§ To do:
- a) In the tutorial on importing data with Python, what must you do once you are finished with a file?
- b) From the tutorial on importing data with Python, copy out the part that opens with the words containing "Posted on April" and closes with "installed using pip.".

§ Supplied text:
+ + + +

Importing data for data science with Python

by Charlie Jackson


Posted on April 11, 2019 at 12:00 PM


a histogram showing the average height of goal keepers on Fifa

Data can come from a number of sources and formats - text files, CSV, Excel, SAS, Matlab, relational databases, scrapped from the web... the list goes on! In this tutorial we'll look at the basics for importing files with the NumPy and Pandas packages.

Installs

The three packages we be will using are Pandas,NumPy and Matplotlib which do not come preinstalled with Python. These can be installed using pip.

pip install pandas
pip install numPy
pip install matplotlib
				

Reading a text file

To read a text file in Python you simply pass the file path to the built in function 'open' with the 'r' parameter which stands for r (you can also use 'w' or 'a' to write or append to a file respectively) and store as a variable. You can then iterate through the file or read in a one go - note for larger files its wise to iterate through. Once you are finished with your file, you must close the file.

>>> file = open('made_up_text.txt', 'r')
>>> file.read()
'the cat ran across the road\nthe dog ran across the road after the cat\n'
>>> file.close()
				

To iterate through the file, you simply use a for loop.

>>> file = open('made_up_text.txt', 'r')
>>> for line in file:
	print(line)


the cat ran across the road
the dog ran across the road after the cat

>>> file.close()

+ + + +

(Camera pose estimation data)
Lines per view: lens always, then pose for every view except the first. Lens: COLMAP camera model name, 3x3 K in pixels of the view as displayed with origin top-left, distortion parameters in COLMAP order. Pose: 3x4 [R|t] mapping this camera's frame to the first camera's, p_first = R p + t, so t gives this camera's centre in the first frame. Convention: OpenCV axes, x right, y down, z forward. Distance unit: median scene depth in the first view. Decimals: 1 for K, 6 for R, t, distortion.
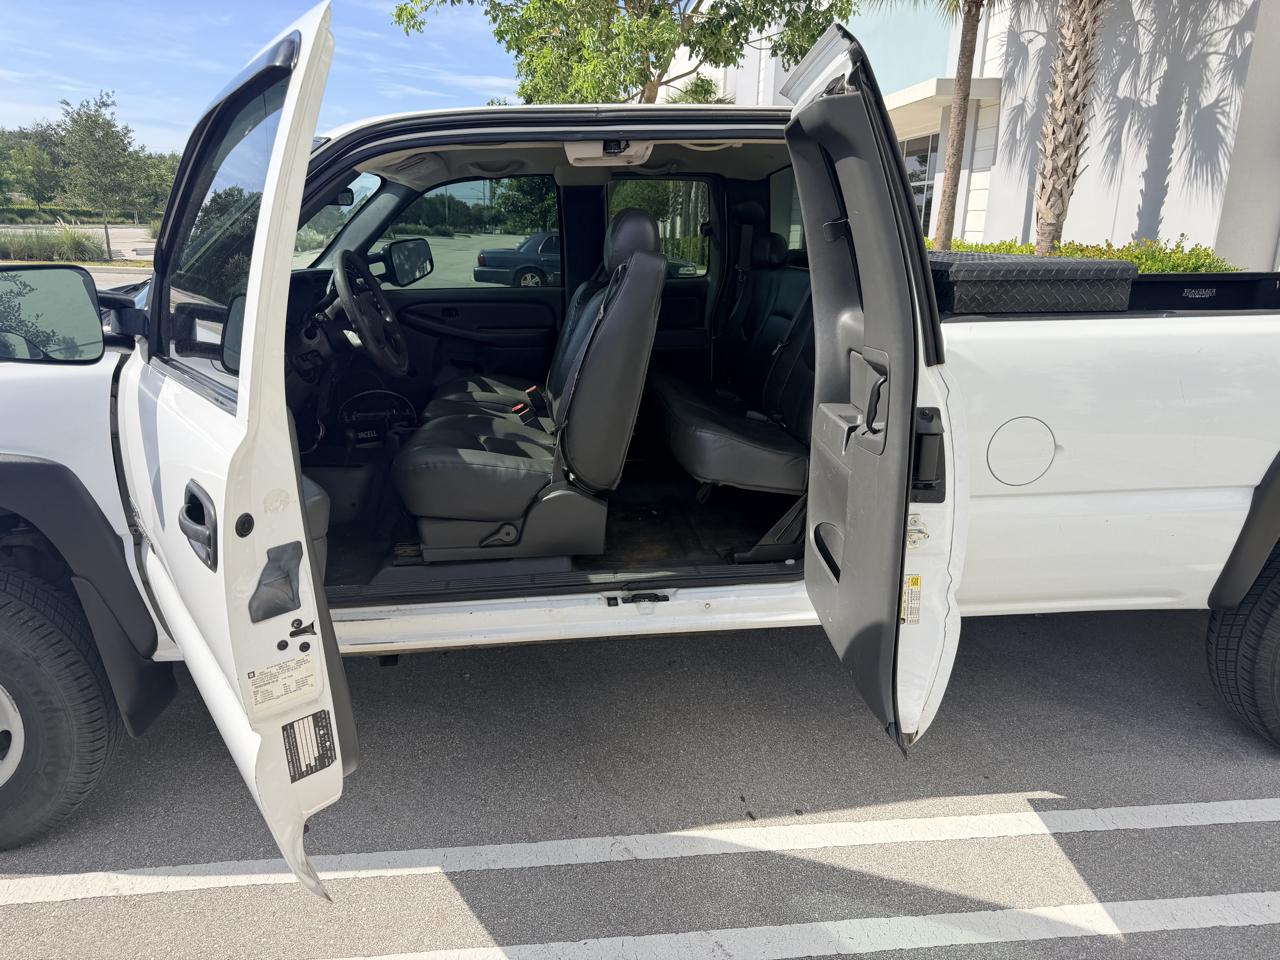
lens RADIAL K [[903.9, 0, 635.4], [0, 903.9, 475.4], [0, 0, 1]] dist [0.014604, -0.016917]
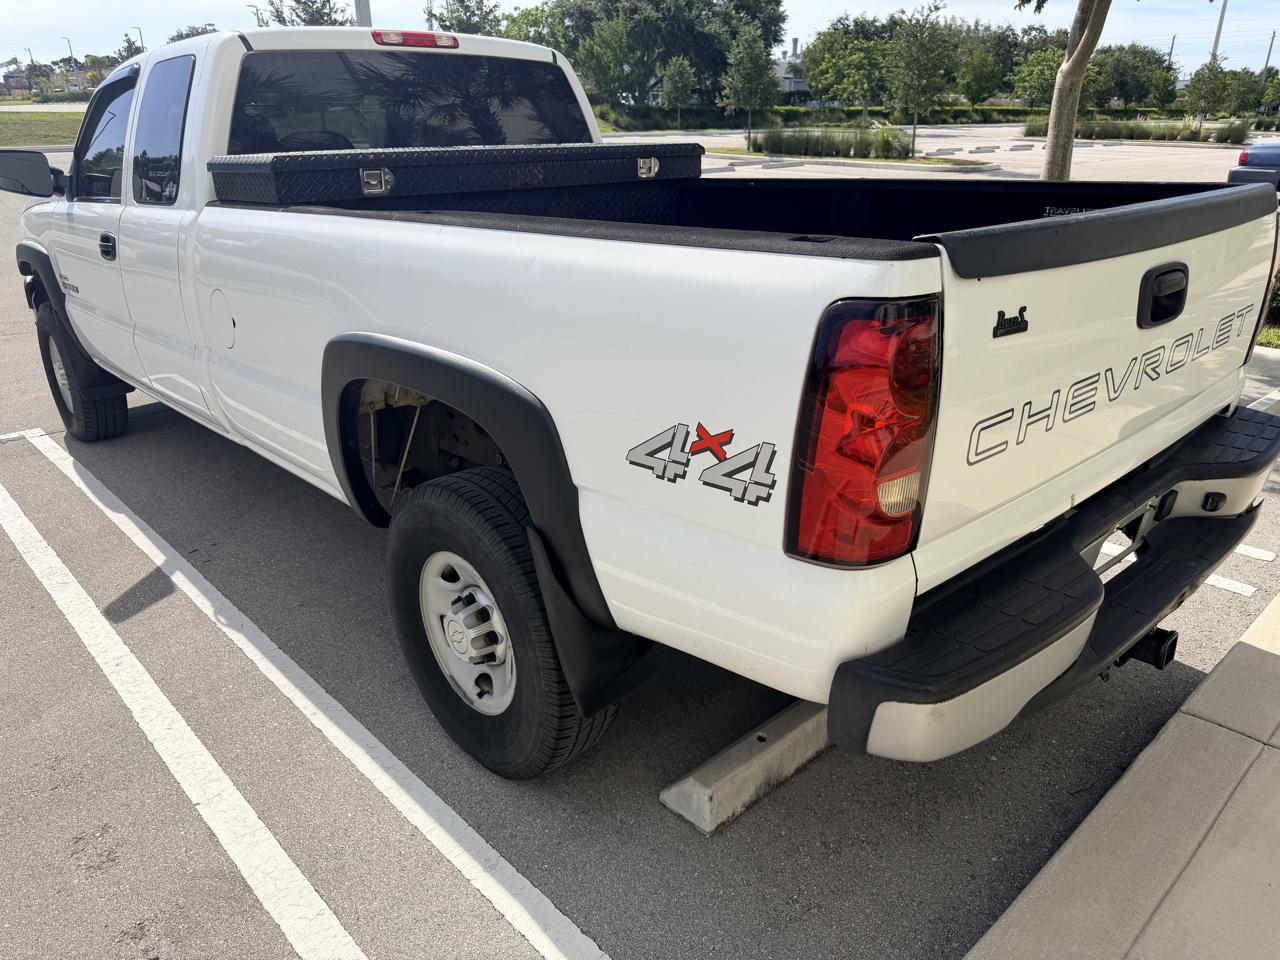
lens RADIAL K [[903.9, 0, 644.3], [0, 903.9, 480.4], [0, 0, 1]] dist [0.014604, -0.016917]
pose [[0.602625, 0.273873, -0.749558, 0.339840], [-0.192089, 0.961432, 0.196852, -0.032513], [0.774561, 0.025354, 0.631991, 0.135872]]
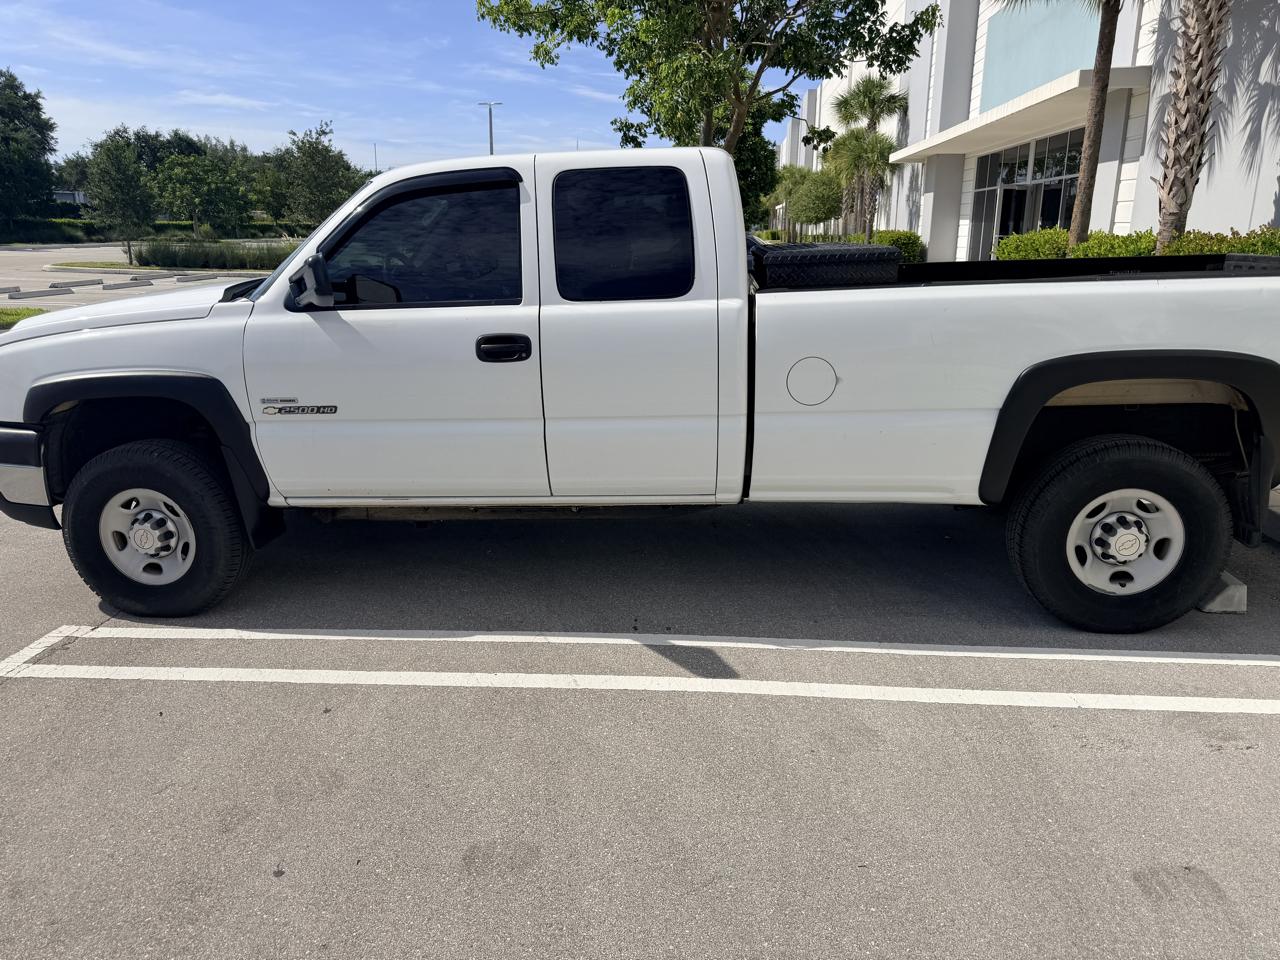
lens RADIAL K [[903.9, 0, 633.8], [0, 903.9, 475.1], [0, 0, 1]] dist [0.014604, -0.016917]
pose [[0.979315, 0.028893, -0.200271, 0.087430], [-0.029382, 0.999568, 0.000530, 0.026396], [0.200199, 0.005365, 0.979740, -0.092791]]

+ + + +

§ Activity answers:
- a) You must close the file.

- b)
Posted on April 11, 2019 at 12:00 PM


a histogram showing the average height of goal keepers on Fifa

Data can come from a number of sources and formats - text files, CSV, Excel, SAS, Matlab, relational databases, scrapped from the web... the list goes on! In this tutorial we'll look at the basics for importing files with the NumPy and Pandas packages.

Installs

The three packages we be will using are Pandas,NumPy and Matplotlib which do not come preinstalled with Python. These can be installed using pip.